The service G Suite – formerly known as Google Apps, of which Google Drive is a part – is compliant with HIPAA. The service does not breach HIPAA Rules, however users of the service may breach the rules themselves.
G Suite includes all of the required security measures controls to make it a HIPAA-compliant service and can be used by HIPAA-covered organizations to share PHI (in accordance with HIPAA Rules), once the account is configured correctly and standard security practices are in place.
The use of any software or cloud storage service in conjunction with protected health information requires the vendor of the service to sign a HIPAA-compliant business associate agreement (BAA) before the service is used with any PHI. Google provides a BAA for Google Drive (including Docs, Sheets, Slides, and Forms) and other G Suite apps for paid users only.
Before using any Google service with PHI, it is essential for a covered organization to review, sign and accept the business associate agreement (BAA) with Google. It should be remembered that PHI can only be shared or used via a Google service that is specifically mentioned in the BAA. The BAA will not include any cover for third-party apps that are used in conjunction with G Suite. These must be avoided unless a separate BAA is signed with the provider/developer of that app.

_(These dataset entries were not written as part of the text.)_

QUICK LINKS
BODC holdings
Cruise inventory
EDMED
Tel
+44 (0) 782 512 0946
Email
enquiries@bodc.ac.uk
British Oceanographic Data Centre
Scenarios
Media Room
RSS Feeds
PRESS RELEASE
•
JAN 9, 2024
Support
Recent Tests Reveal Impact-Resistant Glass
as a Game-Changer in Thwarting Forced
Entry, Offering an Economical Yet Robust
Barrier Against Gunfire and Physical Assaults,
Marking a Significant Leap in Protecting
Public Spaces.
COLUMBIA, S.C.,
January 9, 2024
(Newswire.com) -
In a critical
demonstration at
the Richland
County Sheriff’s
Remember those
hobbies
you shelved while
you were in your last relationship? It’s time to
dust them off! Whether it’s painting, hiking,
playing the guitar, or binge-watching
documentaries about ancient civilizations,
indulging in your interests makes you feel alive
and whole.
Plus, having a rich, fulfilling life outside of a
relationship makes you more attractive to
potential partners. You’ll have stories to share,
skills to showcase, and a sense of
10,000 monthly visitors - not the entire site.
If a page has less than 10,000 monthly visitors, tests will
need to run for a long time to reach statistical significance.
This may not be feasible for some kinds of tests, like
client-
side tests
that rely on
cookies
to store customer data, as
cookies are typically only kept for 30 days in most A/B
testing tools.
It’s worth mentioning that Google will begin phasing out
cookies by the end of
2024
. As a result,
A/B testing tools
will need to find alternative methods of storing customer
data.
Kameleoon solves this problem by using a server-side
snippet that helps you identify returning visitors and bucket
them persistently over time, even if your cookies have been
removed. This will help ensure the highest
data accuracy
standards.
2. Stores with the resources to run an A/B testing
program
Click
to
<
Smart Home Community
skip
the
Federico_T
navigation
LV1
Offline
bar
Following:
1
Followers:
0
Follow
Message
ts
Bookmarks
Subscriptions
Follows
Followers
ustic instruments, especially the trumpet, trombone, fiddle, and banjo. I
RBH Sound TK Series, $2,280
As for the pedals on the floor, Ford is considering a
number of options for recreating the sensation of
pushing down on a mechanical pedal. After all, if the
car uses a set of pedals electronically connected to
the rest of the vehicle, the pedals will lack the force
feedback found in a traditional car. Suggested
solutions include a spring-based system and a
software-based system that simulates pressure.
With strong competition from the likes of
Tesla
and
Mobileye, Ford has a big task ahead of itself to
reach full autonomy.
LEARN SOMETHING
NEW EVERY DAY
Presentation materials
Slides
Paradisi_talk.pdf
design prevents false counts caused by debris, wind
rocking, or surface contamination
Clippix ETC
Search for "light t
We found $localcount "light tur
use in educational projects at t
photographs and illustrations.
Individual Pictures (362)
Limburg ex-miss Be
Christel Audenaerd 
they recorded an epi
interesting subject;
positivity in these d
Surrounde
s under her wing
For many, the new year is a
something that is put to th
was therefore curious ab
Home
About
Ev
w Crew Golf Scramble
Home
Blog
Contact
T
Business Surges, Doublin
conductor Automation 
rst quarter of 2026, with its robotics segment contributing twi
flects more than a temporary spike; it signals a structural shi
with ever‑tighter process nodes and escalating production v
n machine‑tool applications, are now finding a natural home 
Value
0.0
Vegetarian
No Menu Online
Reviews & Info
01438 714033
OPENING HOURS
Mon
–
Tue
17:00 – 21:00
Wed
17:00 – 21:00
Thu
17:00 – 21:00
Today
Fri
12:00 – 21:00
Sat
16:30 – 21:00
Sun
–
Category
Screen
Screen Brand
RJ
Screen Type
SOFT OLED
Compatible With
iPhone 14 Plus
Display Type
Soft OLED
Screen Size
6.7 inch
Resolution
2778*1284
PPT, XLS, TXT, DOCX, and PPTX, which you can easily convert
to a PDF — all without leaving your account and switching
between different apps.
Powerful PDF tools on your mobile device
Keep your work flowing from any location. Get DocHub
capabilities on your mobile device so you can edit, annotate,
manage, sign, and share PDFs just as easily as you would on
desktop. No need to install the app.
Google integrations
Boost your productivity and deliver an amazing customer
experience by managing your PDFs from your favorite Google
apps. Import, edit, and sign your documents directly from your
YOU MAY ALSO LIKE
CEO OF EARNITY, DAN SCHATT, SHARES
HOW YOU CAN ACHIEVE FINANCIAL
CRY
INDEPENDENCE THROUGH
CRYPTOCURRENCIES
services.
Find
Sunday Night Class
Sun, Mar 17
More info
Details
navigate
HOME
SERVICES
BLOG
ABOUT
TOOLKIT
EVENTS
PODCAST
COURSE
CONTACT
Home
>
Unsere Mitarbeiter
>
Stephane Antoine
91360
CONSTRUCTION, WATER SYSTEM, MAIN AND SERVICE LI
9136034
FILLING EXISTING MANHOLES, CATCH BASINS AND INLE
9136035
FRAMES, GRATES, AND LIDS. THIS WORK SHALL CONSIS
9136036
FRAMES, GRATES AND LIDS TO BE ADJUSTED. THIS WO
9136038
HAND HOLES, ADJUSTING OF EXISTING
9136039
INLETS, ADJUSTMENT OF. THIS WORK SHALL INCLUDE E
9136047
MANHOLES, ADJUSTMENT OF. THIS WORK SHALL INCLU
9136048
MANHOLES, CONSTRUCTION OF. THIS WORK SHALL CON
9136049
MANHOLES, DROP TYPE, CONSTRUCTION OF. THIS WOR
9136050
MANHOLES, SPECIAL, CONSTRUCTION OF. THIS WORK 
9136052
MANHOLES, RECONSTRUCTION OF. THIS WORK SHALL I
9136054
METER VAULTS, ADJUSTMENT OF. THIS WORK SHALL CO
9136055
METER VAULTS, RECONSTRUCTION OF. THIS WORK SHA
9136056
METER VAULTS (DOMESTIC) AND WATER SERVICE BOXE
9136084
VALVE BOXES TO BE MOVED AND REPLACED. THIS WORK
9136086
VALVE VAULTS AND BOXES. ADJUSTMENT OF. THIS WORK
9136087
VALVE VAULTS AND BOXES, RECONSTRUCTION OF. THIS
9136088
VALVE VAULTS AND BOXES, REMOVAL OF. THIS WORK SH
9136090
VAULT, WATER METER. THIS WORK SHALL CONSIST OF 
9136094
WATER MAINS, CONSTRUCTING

The BAA does not mean a HIPAA covered organization is then free to use the service with PHI. Google will accept no responsibility for any incorrect configuration of G Suite. It is down to the covered organization to make sure the services are configured properly.
Covered organizations should remember that Google encrypts all data uploaded to Google Drive, but encryption is only server side. If files are downloaded or synced, extra controls will be needed to protect data on devices. HIPAA-compliant syncing is beyond the scope of this article and it is recommended syncing is always turned off.
To avoid a HIPAA violation, covered organizations should:
- Sign a BAA with Google before to using G Suite with PHI
- Configure access controls properly
- Employ 2-factor authentication for access
- Put strong passwords in place
- Switch off file syncing
- Switch link sharing off
- Limit sharing of files outside the domain (Google offers advice if external access is required)
- Set the visibility setting of documents to private
- Block third-party apps and add-ons
- Block offline storage for Google Drive
- Turn off access to apps and add-ons
- Review access and account logs and shared file reports constantly
- Configure ‘manage alerts’ to ensure the administrator warned of any changes to settings
- Back up all files uploaded to Google Drive
- Ensure all working staff are trained on the use of Google Drive and other G Suite apps
- Never include the wording ‘PHI’ in the titles of files
To assist HIPAA-covered organizations use G Suite and Google Drive correctly, Google has issued a Guide for HIPAA Compliance with G Suite to help with putting it in place.